Loops and Evil

Similar to the dreaded if statement, people tend to write a lot of loops in their software. This is not necessarily seen as a bad practice. Some draw the line at nested loops, others just don’t like to see loops that go on too long. In this post, I am going to argue that most loops are evil. I am focusing on for loops here, as I am assuming that while loops are a known evil.

What is a for loop?

I am assuming that we all know what a for loop is. That said, there are some aspects that bear pointing out. Loops all have some things in common. They all have:

  1. An iterable - the thing that is being looped over
  2. Some form of index, pointer, or iterator that will keep our place

What is so evil about that?

There is nothing evil in the parts of a loop. The truly evil thing is the way they can drive your code. There are two purposes to loops.

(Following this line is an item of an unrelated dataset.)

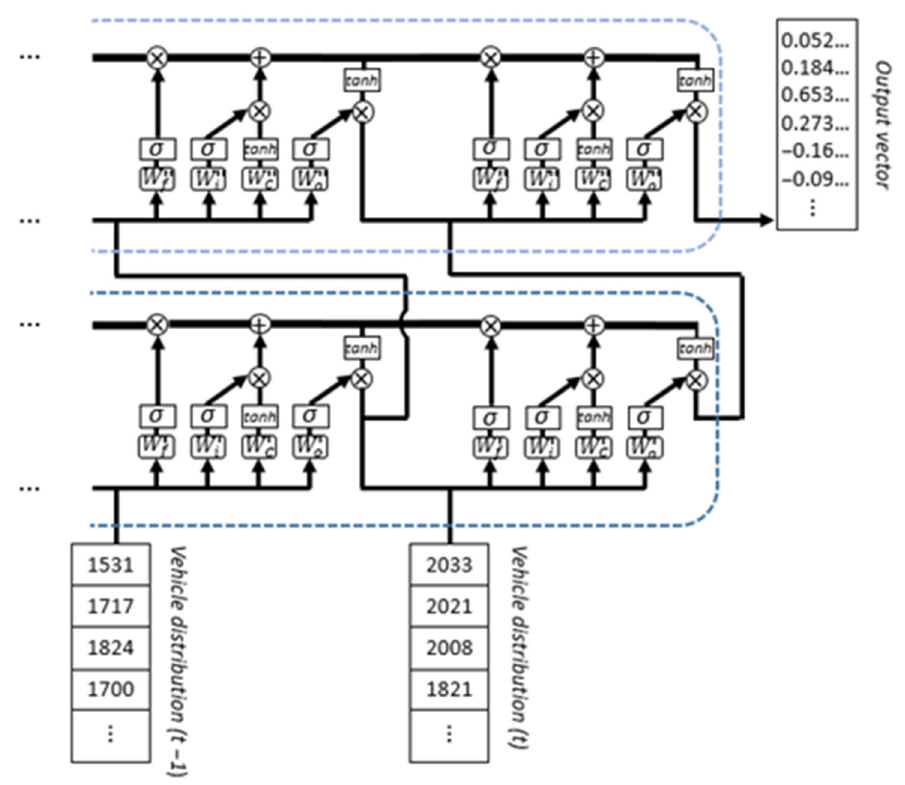
Figure 4. Visual schema reporting the last two steps of a sequence of vehicle flows, processed by a recurrent block of two LSTM layers.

  1. Run code that produces many side effects
  2. Build a new collection that is like an old collection. This new collection may be the same size as the old collection, or it may be a different size.

How do people use loops?

A loop can be visualized as a conveyer belt that is taking in one object at a time from a box (yes, I play factorio). While the object is on the conveyer belt the object has all sorts of things done to it. Here is an example of a loop taken from a totally real program written in python:

for pokemon in pokemons:
  pokemon.heal()
  pokemon.rest()
  pokemon.eat()

This is a loop that applies the same side-effect driven code to each pokemon. It is actually a fairly harmless loop. In instances where there are no conditionals, and there is no functional transform going on, looping for side effect actually makes sense. Here is a less harmless one:

evolved_learned_pokemons = list()
for pokemon in pokemons:
  evolved = pokemon.evolve()
  evolved_and_learned = evolved.learn_attack()
  evolved_learned_pokemons.append(evolved_and_learned)

This loop has a degenerate accumulator called evolved_learned_pokemons which starts out empty. At first glance, making the list is a pointless exercise. It does not help in any way. It only makes sense in the greater context. A better approach would be:

evolved_pokemons = [pokemon.evolve() for pokemon in pokemons]
evolved_learned_pokemons = [pokemon.learn_attack() for pokemon in evolved_pokemons]

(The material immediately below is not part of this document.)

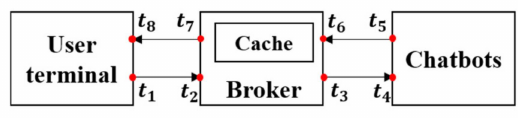
Figure 9. Response time of the system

This is a much stronger pattern. Instead of having a long conveyer belt, we have many short conveyer belts and the objects spend time in collections between operations. It also doesn’t involve mutating the state of an accumulator over and over again. The value of this becomes more evident when you consider loops that return a smaller collection such as this one:

evolved_learned_fire_pokemons = list()
for pokemon in pokemons:
  evolved = pokemon.evolve()
  evolved_and_learned = evolved.learn_attack()
  if evolved_and_learned.isFireType():
    evolved_learned_fire_pokemons.append(learned)

Suddenly, the loop becomes trickier to deal with. If you want to act on everything, you need to act in the loop, but outside of the if statement. This is especially important if there are side effects, such as a pokedex update. A simpler pattern is:

evolved_pokemons = [pokemon.evolve() for pokemon in pokemons]
evolved_learned_pokemons = [pokemon.learn_attack() for pokemon in evolved_pokemons]
evolved_learned_fire_pokemons = [pokemon for pokemon in evolved_learned_pokemons if pokemon.isFireType()]

This results in having the same list as was obtained at the end, but it is simpler to debug, easier to add to, and easier to read. There are some concerns with this style though.

Performance

I’ve noticed that people tend to have performance concerns with this style. Most of the time, this pattern will not produce a big enough performance hit to be an issue (appending to a list many times in python can be though). If performance is a concern, this style does not have to have worse performance. Lazy evaluation and method chaining will optimize this code to be as efficient as a plain loop. If there is a slight performance hit and a major improvement to maintainability, then that should most likely be counted as an improvement.

The short version

for loops tend to balloon into unmaintainable messes. Once a loop stops being about getting the same side effect to happen over and over again and becomes about building collections, using more functional oriented map and filter style functions (in python a list comprehension can be either) will produce more maintainable code. This is especially true if the size of the collection being returned is different from the input collection. In the big picture, this is simply because it allows each operation to occur without the influence of the others, and allows the code to be more single responsibility and less context dependent.